02/12/2025
Subtle Diversions From Our True Condition: A Markan Reflection
One of the most painful effects of sin is how it turns us into pretenders, great pretenders. We learn to hide. We learn to project. We learn to manage impressions so that no one sees the inner places where fear, confusion, and insecurity live. And this temptation does not disappear when we become Christians. Even the disciples, even those closest to Jesus can become experts in hiding their true condition.
The Gospel of Accdg to Mark shows this uncomfortable truth. Peter, James, and John (Jesus' inner circle) are not spared from this tendency. Peter has just been rebuked for resisting Jesus' revelation of His coming death in Mark 8. In Mark 9, right after witnessing the frightening glory of the Transfiguration, the disciples hear Jesus speak again of "rising from the dead." Mark tells us they "kept the matter to themselves," choosing to whisper among each other rather than bring their questions to Jesus.
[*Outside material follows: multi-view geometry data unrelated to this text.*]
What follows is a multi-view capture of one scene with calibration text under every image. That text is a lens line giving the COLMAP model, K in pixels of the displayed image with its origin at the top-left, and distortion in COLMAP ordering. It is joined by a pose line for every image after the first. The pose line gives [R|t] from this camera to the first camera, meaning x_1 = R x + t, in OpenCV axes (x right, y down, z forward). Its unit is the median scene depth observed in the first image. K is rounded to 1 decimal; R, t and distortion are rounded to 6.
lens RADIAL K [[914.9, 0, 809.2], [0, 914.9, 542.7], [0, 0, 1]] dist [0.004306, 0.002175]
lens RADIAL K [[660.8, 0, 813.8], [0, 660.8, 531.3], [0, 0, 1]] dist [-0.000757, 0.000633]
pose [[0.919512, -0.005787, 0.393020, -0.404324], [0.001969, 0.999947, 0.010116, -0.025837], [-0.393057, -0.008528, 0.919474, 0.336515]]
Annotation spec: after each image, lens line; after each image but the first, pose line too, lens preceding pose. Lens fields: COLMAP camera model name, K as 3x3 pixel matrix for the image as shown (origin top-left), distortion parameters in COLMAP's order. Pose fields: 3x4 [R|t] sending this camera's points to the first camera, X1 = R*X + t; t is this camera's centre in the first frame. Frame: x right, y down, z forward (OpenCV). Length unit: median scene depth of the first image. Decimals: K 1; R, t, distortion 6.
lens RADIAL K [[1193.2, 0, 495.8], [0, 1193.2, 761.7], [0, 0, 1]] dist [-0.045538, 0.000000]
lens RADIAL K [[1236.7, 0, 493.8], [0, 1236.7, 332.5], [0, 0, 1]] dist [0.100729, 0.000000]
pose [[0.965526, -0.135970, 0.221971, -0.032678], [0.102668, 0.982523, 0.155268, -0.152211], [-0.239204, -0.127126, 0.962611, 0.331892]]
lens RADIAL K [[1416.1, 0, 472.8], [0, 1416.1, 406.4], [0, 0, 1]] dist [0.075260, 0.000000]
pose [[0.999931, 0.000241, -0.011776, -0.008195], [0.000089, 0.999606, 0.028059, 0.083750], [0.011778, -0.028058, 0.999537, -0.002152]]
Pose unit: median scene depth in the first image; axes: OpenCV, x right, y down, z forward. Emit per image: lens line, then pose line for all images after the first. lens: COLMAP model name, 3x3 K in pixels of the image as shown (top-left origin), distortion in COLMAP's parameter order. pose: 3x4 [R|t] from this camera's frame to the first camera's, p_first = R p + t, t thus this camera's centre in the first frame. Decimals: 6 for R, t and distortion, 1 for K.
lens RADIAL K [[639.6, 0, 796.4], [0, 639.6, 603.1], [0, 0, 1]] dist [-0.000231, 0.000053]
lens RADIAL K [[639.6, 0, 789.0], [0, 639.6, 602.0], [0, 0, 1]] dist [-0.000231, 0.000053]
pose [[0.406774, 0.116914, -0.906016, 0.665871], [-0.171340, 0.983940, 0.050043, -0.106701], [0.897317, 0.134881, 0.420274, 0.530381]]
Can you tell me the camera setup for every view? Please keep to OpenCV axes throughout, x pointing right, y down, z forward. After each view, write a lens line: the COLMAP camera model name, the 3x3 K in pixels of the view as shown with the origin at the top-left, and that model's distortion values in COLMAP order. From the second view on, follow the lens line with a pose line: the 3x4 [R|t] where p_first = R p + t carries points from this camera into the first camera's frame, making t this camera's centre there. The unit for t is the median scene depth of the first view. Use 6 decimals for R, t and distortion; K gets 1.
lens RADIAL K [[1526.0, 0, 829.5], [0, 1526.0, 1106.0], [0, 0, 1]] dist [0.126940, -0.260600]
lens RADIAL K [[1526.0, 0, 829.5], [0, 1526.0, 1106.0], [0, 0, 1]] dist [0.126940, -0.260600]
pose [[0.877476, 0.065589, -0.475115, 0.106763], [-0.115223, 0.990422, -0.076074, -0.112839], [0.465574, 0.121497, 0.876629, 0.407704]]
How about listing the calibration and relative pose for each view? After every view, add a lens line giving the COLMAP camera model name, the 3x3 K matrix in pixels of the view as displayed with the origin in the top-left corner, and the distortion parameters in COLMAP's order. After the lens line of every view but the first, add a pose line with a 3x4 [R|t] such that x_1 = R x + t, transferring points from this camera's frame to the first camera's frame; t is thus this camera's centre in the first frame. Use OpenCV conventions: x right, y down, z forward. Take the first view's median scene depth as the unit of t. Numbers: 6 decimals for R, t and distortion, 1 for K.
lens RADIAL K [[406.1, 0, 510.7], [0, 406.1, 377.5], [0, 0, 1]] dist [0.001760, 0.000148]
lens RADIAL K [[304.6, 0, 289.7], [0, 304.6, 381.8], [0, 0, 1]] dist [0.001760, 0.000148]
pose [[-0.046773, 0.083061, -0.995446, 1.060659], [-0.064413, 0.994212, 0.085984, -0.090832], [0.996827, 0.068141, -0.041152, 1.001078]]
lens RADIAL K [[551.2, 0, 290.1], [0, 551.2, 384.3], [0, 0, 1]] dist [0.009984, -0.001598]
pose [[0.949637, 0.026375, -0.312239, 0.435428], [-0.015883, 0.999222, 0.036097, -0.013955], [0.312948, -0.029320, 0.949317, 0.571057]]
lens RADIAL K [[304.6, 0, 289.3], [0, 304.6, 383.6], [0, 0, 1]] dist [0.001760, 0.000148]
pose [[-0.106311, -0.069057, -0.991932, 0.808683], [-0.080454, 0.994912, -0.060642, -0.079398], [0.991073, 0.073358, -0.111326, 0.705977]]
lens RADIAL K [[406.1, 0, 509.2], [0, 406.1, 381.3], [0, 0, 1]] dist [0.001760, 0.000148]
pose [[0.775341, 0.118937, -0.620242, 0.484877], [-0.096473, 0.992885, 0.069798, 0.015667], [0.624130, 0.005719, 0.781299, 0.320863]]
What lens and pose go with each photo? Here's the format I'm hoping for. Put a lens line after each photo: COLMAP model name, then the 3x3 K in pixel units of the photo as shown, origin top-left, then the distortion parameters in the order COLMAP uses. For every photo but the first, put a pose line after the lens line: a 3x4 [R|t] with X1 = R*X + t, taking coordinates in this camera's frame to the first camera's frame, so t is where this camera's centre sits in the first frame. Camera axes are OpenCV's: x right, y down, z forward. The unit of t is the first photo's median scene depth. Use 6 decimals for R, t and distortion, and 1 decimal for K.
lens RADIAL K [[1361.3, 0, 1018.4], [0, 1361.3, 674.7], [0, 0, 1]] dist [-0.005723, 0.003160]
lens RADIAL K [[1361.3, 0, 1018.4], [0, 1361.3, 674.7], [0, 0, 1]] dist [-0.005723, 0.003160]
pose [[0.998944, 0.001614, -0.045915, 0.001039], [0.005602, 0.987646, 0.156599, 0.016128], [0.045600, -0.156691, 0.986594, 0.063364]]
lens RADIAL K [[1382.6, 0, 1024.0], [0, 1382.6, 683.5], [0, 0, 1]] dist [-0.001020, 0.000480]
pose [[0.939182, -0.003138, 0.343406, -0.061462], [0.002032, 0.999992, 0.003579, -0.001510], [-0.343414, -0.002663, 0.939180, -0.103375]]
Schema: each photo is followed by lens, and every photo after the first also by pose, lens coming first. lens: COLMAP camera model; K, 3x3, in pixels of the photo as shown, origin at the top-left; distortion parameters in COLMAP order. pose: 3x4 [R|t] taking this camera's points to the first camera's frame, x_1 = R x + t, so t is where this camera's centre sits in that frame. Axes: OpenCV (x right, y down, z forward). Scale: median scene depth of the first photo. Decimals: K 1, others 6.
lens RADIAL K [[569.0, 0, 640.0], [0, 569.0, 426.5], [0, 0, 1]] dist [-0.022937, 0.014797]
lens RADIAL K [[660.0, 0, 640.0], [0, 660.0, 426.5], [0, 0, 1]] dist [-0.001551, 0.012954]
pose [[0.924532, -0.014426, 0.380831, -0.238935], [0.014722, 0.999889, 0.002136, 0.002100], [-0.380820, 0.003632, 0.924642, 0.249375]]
And when they finally speak? The question they ask is not the one troubling their hearts.
Instead of wrestling with the terrifying reality that their Master will suffer and die, they ask about Elijah and the scribes. A safe question, a theological question, a question that sounds spiritual but avoids the heart of the matter (Mk 7).
You see, Mark exposes a familiar human pattern: when the truth is too painful, we hide behind the abstracts. When fear surfaces, we shield ourselves with knowledge, discussion, activity, anything except the issue of the heart. It is not ignorance that blinds the disciples, but fear. If their Master dies, their dreams collapse. So they divert the conversation. They project competence, "come on Jesus, try us, why not have a conversation on Old Testament theology." They avoid the truth.
But Jesus refuses to let them run away. He brings them back to the necessity of His suffering. He names the fear they cannot name (9:12-13). He does not let them continue their projections. And this is grace. Jesus, in love, leads them toward truth, not to shame them, but to free them.
We are not so different.
In the corporate world, people hide emptiness by burying themselves in credentials, achievements, busyness, and social media performance. As long as the calendar is full, they feel important. As long as people notice them, they feel alive. But beneath those activity lies a fear of being exposed! What if I slow down and discover I feel nothing? What if everything I built can be taken away? What if death empties all of this?
In the church, we have our own versions. Some hide behind ministry that is movement, noise, activity that makes us look useful to God. Others hide behind orthodoxy, endless quotations, debates, theological sharpness that can mask spiritual dryness. But I know people, seminary students, broken enough to admit that while their minds oozing with Scripture, their hearts are dry.
These are subtle diversions, ways of avoiding our true condition, ways of turning away from the transforming presence of Jesus the Messiah. And when we do not stop, when we keep performing, when we keep projecting, the deep work of God in our hearts becomes distant. Transformation becomes difficult, joy becomes shallow, and intimacy with God becomes a memory of the past rather than a reality in the present.
To grow, we must do what the disciples could not yet do (9:10-11): bring our real questions, our real fears, our real emptiness to Jesus. Not to hide behind theology and not to distract ourselves with religious activity, but to be still, honest, vulnerable before the One who already knows.
Unlike the world, Jesus does not shame our weakness, He names it, He heals it, and He invites us to drop our projections so that we can finally become real before Him, and in becoming real, we become whole in Him.